Several previous reports have suggested that LAMP is useful for the detection of the infections in pathogen-carrying vectors [43, 44], and it also showed good performance of sensitive in accessing the presence of S. japonicum infection of snails in our study. It means that the current prevalence of schistosomiasis may be underestimated, and may be a huge hidden danger to achieve the goal of eliminating schistosomiasis in the future. This study also demonstrates that LAMP is an appropriate molecular xenomonitoring tool in assessing the presence of S. japonicum infection in low endemic areas due to its being higher sensitivity in snail diagnosis, and may play an important role in the elimination of schistosomiasis of China in the future. To reach the goal of schistosomiasis elimination, further integration of interventions, multisector collaboration, sensitive and effective surveillance are also needed to strengthen [40, 45].

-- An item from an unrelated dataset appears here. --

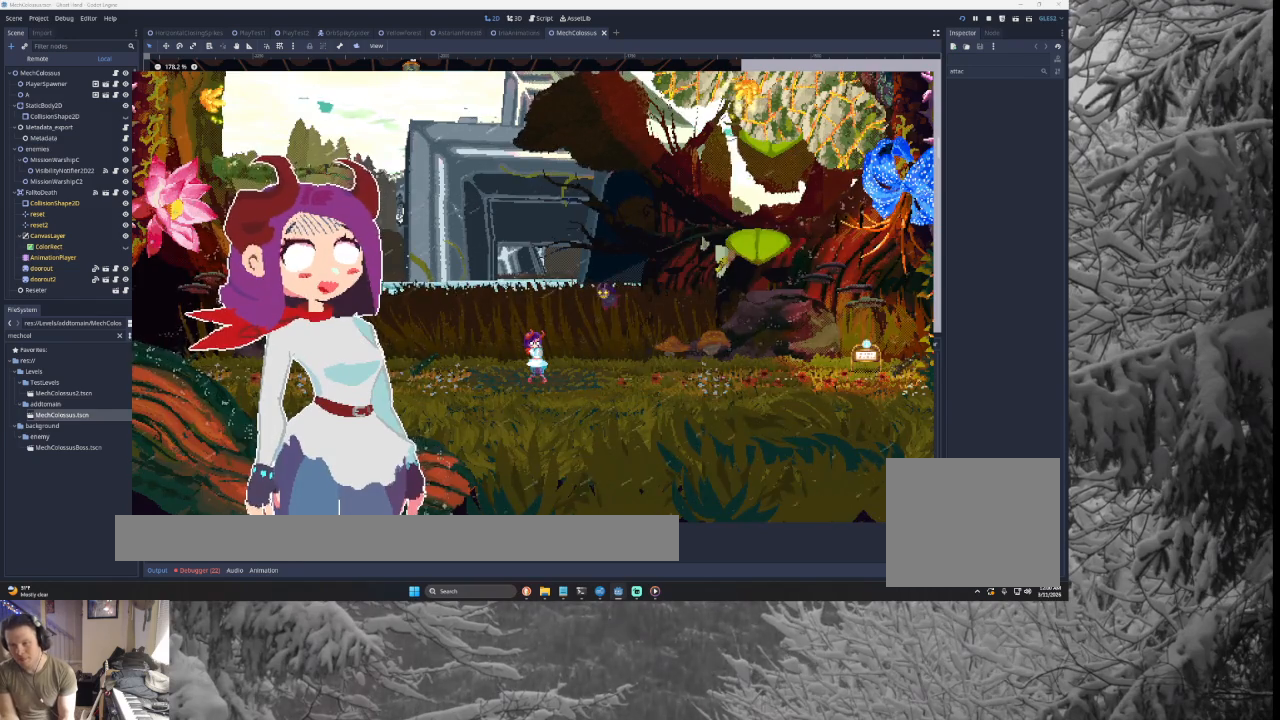
{"buttons": ["CROSS", "SQUARE"], "left_stick": "center", "right_stick": "center", "events": [[100, "SQUARE", "up"], [200, "SQUARE", "down"], [267, "SQUARE", "up"], [333, "SQUARE", "down"], [400, "SQUARE", "up"], [467, "SQUARE", "down"]]}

Several limitations of our study should be noted. First, the villages with potential risk of schistosomiasis were not collected randomly while only one-third of snails dissected were examined by LAMP method randomly based on the consideration of the cost, which may cause the bias of estimation of the infection status of snails. Second, as the pooling strategy was used, the LAMP method can identify the environment with transmission risk but couldn’t estimate the accurate infection rate of snails. Further studies should be conducted to explore how to estimate the infection rate of schistosome in snails or transmission intensity in combination with modelling methods.

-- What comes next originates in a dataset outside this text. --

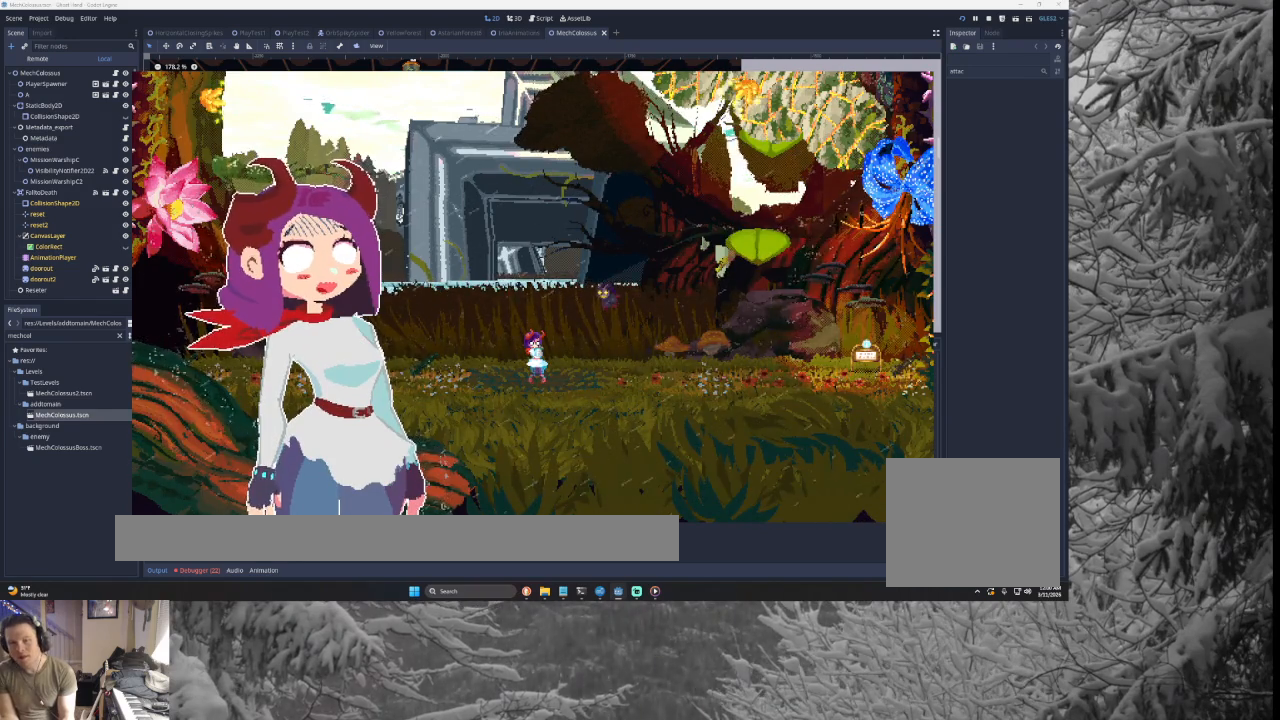
{"buttons": ["CROSS", "SQUARE"], "left_stick": "center", "right_stick": "center", "events": [[67, "SQUARE", "up"], [133, "SQUARE", "down"], [233, "SQUARE", "up"], [267, "SQUARE", "down"], [367, "SQUARE", "up"], [433, "SQUARE", "down"]]}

Five years of longitudinal research proved the success of schistosomiasis control in China and indicated that the current prevalence of schistosomiasis may be underestimated due to the insensitivity of traditional methods. LAMP technique is a suitable molecular xenomonitoring tool for snail detection in low-endemic areas of schistosomiasis because of its higher sensitivity, and could be used to verify whether the transmission of schistosomiasis had been interrupted in endemic regions. To achieve the ultimate goal of schistosomiasis elimination in P.R. China, surveillance-response system should be improved, particularly to strengthen the surveillance on intermediate snail host of S. japonicum.